Barton continued: “I was very pleased to hear that Scalloway Hotel had become a living wage employer. I am also opposed to zero hours contracts which, while they can suit a minority of people in terms of their flexibility, can be hugely exploitative.”
She said Labour also backed a penny rise in income tax and an increase in the top rate to 50p for those earning over £150,000 a year to address inequality.
“It will make the very well off a little less wealthy, and provide money to invest in services like education and healthcare, which ensure that others are able to improve their life chances and job prospects,” Barton said.
“I also think that we need to be doing more to prevent people and corporations from evading taxation.”
Tory hopeful Cameron Smith, however, said recent figures published for Scotland showed a decrease in income inequality – a Scottish Government report noting this was down to “increases in incomes at the bottom of the distribution and decreases at the top”.
He said that was partly explained by increases in employment and a shift from part-time to full-time work, with more than seven in 10 jobs created in Scotland being full-time posts.
“Here in Shetland we need to make sure that our colleges have the capacity to deliver training for young people; that we support our important industries like fishing, crofting and oil and gas, and also that we are an attractive place to develop business opportunities, from decommissioning to creative industries,” Smith said.
He went on to say the Tories’ “national living wage” was making a significant impact by directly increasing the wages of around 500,000 employees in Scotland.
By 2020 it will reach £9 per hour, which Smith pointed out exceeded the level promised by the SNP last year, and will “continue to increase in line with the recommendations from the Low Pay Commission, independent of government”.

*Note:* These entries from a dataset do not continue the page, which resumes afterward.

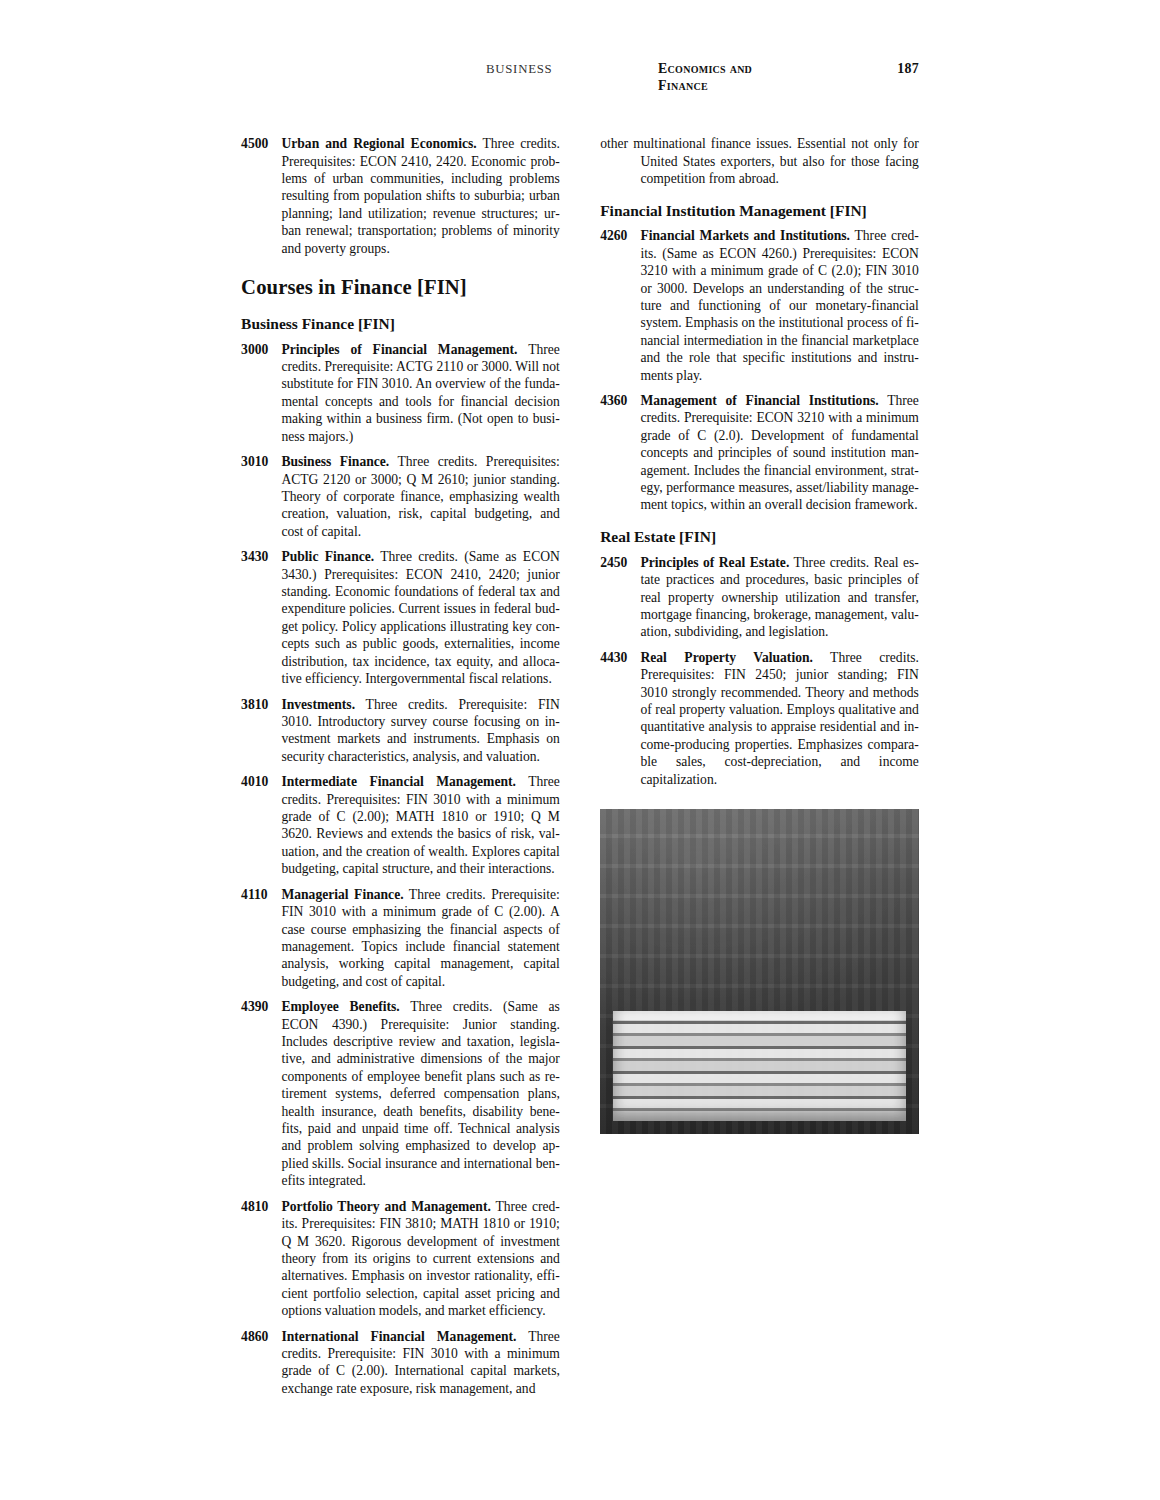BUSINESS
Economics and Finance
187
4500 Urban and Regional Economics. Three credits. Prerequisites: ECON 2410, 2420. Economic problems of urban communities, including problems resulting from population shifts to suburbia; urban planning; land utilization; revenue structures; urban renewal; transportation; problems of minority and poverty groups.
Courses in Finance [FIN]
Business Finance [FIN]
3000 Principles of Financial Management. Three credits. Prerequisite: ACTG 2110 or 3000. Will not substitute for FIN 3010. An overview of the fundamental concepts and tools for financial decision making within a business firm. (Not open to business majors.)
3010 Business Finance. Three credits. Prerequisites: ACTG 2120 or 3000; Q M 2610; junior standing. Theory of corporate finance, emphasizing wealth creation, valuation, risk, capital budgeting, and cost of capital.
3430 Public Finance. Three credits. (Same as ECON 3430.) Prerequisites: ECON 2410, 2420; junior standing. Economic foundations of federal tax and expenditure policies. Current issues in federal budget policy. Policy applications illustrating key concepts such as public goods, externalities, income distribution, tax incidence, tax equity, and allocative efficiency. Intergovernmental fiscal relations.
3810 Investments. Three credits. Prerequisite: FIN 3010. Introductory survey course focusing on investment markets and instruments. Emphasis on security characteristics, analysis, and valuation.
4010 Intermediate Financial Management. Three credits. Prerequisites: FIN 3010 with a minimum grade of C (2.00); MATH 1810 or 1910; Q M 3620. Reviews and extends the basics of risk, valuation, and the creation of wealth. Explores capital budgeting, capital structure, and their interactions.
4110 Managerial Finance. Three credits. Prerequisite: FIN 3010 with a minimum grade of C (2.00). A case course emphasizing the financial aspects of management. Topics include financial statement analysis, working capital management, capital budgeting, and cost of capital.
4390 Employee Benefits. Three credits. (Same as ECON 4390.) Prerequisite: Junior standing. Includes descriptive review and taxation, legislative, and administrative dimensions of the major components of employee benefit plans such as retirement systems, deferred compensation plans, health insurance, death benefits, disability benefits, paid and unpaid time off. Technical analysis and problem solving emphasized to develop applied skills. Social insurance and international benefits integrated.
4810 Portfolio Theory and Management. Three credits. Prerequisites: FIN 3810; MATH 1810 or 1910; Q M 3620. Rigorous development of investment theory from its origins to current extensions and alternatives. Emphasis on investor rationality, efficient portfolio selection, capital asset pricing and options valuation models, and market efficiency.
4860 International Financial Management. Three credits. Prerequisite: FIN 3010 with a minimum grade of C (2.00). International capital markets, exchange rate exposure, risk management, and
other multinational finance issues. Essential not only for United States exporters, but also for those facing competition from abroad.
Financial Institution Management [FIN]
4260 Financial Markets and Institutions. Three credits. (Same as ECON 4260.) Prerequisites: ECON 3210 with a minimum grade of C (2.0); FIN 3010 or 3000. Develops an understanding of the structure and functioning of our monetary-financial system. Emphasis on the institutional process of financial intermediation in the financial marketplace and the role that specific institutions and instruments play.
4360 Management of Financial Institutions. Three credits. Prerequisite: ECON 3210 with a minimum grade of C (2.0). Development of fundamental concepts and principles of sound institution management. Includes the financial environment, strategy, performance measures, asset/liability management topics, within an overall decision framework.
Real Estate [FIN]
2450 Principles of Real Estate. Three credits. Real estate practices and procedures, basic principles of real property ownership utilization and transfer, mortgage financing, brokerage, management, valuation, subdividing, and legislation.
4430 Real Property Valuation. Three credits. Prerequisites: FIN 2450; junior standing; FIN 3010 strongly recommended. Theory and methods of real property valuation. Employs qualitative and quantitative analysis to appraise residential and income-producing properties. Emphasizes comparable sales, cost-depreciation, and income capitalization.
Student with textbooks in the library.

He said that had to be seen alongside the continued increase in the level of tax-free personal allowance, which “represents a cut in income tax for 2.3 million people across Scotland”.

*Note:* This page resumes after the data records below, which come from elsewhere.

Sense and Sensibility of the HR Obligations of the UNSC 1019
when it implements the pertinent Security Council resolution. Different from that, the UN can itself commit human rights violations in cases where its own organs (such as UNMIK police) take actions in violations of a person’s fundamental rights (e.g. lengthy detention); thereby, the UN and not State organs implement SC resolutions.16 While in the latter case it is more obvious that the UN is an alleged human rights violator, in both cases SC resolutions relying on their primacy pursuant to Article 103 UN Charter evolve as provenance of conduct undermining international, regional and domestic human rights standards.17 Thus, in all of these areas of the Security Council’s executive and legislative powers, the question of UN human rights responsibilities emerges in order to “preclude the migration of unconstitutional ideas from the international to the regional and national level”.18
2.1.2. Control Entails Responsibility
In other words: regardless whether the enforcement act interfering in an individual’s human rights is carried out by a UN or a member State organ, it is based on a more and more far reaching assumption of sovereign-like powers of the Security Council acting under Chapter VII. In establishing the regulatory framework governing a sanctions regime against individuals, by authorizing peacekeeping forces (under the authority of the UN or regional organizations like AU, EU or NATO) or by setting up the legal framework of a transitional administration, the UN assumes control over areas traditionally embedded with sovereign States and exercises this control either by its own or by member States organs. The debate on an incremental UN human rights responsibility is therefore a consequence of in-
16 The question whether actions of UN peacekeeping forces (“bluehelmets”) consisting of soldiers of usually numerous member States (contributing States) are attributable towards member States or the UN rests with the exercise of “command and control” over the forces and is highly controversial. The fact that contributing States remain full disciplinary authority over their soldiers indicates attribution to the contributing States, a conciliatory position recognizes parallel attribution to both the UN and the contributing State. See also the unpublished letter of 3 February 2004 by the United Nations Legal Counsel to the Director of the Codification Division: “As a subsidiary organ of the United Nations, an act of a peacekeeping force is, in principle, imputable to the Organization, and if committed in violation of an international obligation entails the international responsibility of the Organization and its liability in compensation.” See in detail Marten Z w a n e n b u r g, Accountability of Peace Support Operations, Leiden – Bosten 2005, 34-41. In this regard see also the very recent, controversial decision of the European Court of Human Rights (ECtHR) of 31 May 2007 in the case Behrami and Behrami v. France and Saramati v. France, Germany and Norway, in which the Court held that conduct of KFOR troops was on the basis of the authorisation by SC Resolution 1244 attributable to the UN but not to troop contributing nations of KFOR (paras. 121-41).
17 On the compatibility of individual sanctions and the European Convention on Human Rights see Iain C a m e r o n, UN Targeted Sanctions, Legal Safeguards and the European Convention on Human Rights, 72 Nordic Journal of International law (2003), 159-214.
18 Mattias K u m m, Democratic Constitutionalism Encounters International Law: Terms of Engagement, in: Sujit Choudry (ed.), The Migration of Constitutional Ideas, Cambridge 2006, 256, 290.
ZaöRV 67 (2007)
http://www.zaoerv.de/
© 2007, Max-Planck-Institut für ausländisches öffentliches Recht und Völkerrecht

Taken together the two measures “represent a real improvement for workers, and that’s why the announcement of the national living wage was welcomed by the director of the Living Wage Foundation in the budget in 2015”.
The SNP’s Danus Skene said that, until Margaret Thatcher’s arrival in office in 1979, throughout the twentieth century income disparities had been “modestly reducing”.
By the time Skene co-authored a report on wealth and inequality entitled ‘Just Sharing’ for the Church of Scotland in 1988, “it was already evident that the policies of her Tory government were opening up inequalities markedly”.
That trend has continued through the Major, Blair, Brown and Cameron governments, he pointed out.
“Recent economic research suggests that inequality of wealth and income is actually inefficient for the health of the economy as a whole,” Skene said.
“The balance between direct progressive taxation, particularly income tax, and indirect taxes that are not redistributive in their effect must be changed. Wealth taxes, particularly inheritance tax, should be increased and made less avoidable.
“Taxation is a subscription to membership of a national community. That community has an obligation to ensure that everyone is fed, housed and educated – and has enough income to be so.”
He said there should be no distinction between a “minimum” and a “living” wage – “what is the point of a ‘minimum wage’ if it is not enough to live on?”
“It is, sadly, true that in some sectors of the economy, employers may have a strong case that they cannot pay the ‘living’ wage and remain competitive, even thought at this point it is only £1 an hour above the minimum wage,” Skene continued.
“Government should use the taxation system – notably tax credits – to overcome difficulties in any sector where it is possible to establish that wages above the minimum cannot normally be paid.”